I remember seeing Jordan one night in New York City. It was a quiet summer evening in a Park Avenue residential neighborhood and there was no mistaking it was Vernon Jordan coming my way.
Before I knew it, I had awkwardly blurted out to no one in particular, "That's Vernon Jordan!" And just as awkwardly, I gave him the brotherly head nod and balled my hand up into a power fist and pumped it slightly in front of my chest. Jordan flashed his trademark smile, nodded back and, as I remember it, made an almost imperceptible fist of his own.
As imperceptibly as Jordan acknowledged the awkward respect I showed, Liles sets the same kind of tone in the cloud engineering ranks and through giving back. He's doing it, but he doesn't advertise it.
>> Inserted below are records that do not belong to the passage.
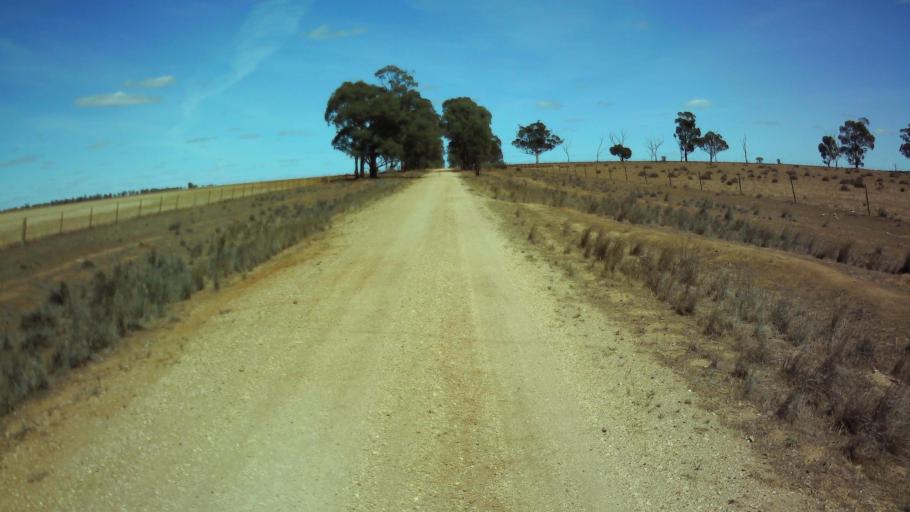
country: AU
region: New South Wales
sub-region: Weddin
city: Grenfell
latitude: -33.7273
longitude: 147.8839
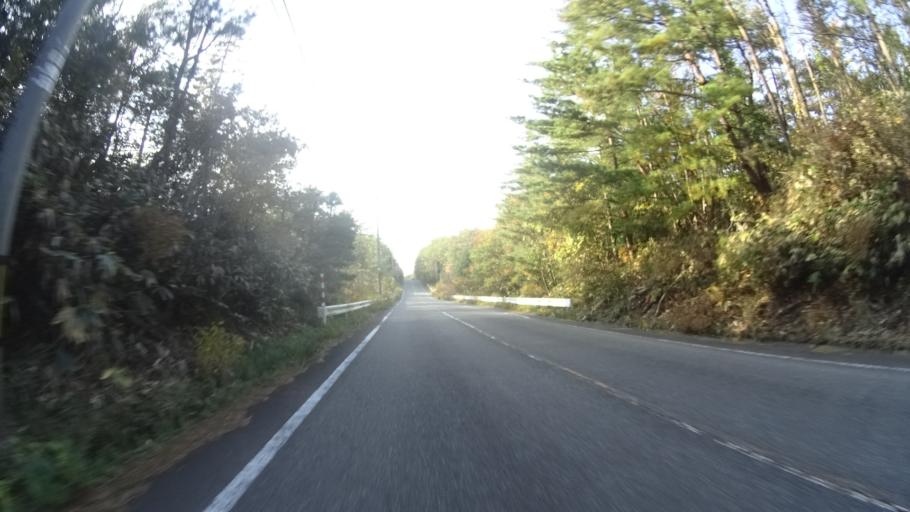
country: JP
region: Ishikawa
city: Hakui
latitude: 37.0690
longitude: 136.7492
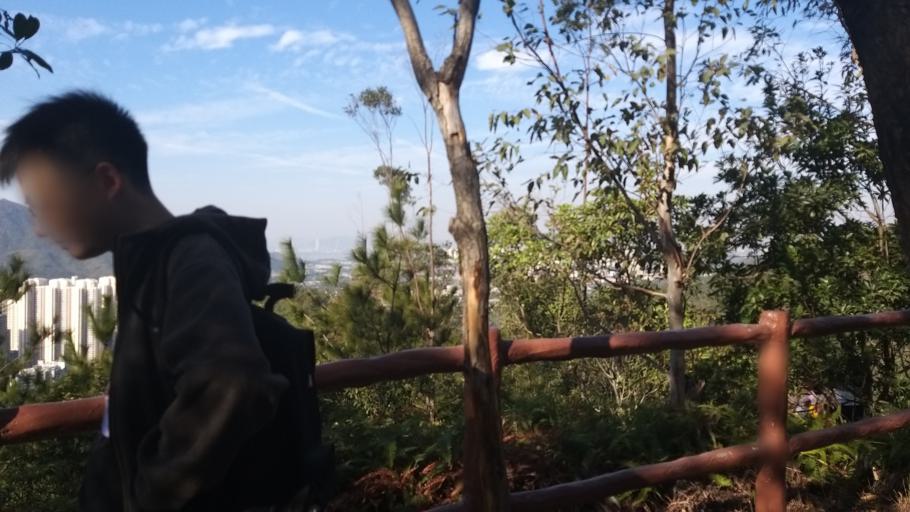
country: HK
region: Tuen Mun
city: Tuen Mun
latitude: 22.4044
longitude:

One way to begin chipping away at the issue of diversity in tech? "Every time we can find a person of color, or someone who doesn't present themselves as male, and they have a leaning towards technology, we encourage them," Liles said. "And then we use what little privilege that we have to get them their first and second jobs. That's how we're going to have to change it."
Liles said he has noticed more Black developer job candidates in the tech industry recently. "Not enough, but more," he said.
Liles has demonstrated his value to the tech and cloud-native community, co-chairing the 2019 KubeCon conference in San Diego and earning a place of honor and respect among peers.
Nicole Forsgren, a DevOps consultant and vice president of research and strategy at GitHub, said of Liles, "He's one of those rare people who can shift my thinking a bit, turn things on their head to a new perspective and uncover a corner I didn't quite know I was missing."
Meanwhile, Liles is old school; he said his favorite programming language is Go, and his favorite tools include the Vim editor and the fish shell.
His favorite part of his job is helping other people get wins; it's all about rising the tide to lift everyone up.
"A lot of people think that only large efforts move things forward. I learned that building up people around you, creating community and making people around you better pushes you forward, too," Liles said.
Even as he builds a team to accomplish major goals, Liles still has to pinch himself.
"I've been the first Black person in a lot of situations," he said. "But getting to this level of VMware -- I have 38 peers out of almost 40,000 people -- that's big."
Oh, the hip-hop? It's still there. It still drives Liles to tell his story authentically, unapologetically. Don't try to go toe-to-toe with him on the Notorious B.I.G. or Outkast or Kendrick Lamar, because he'll hurt you.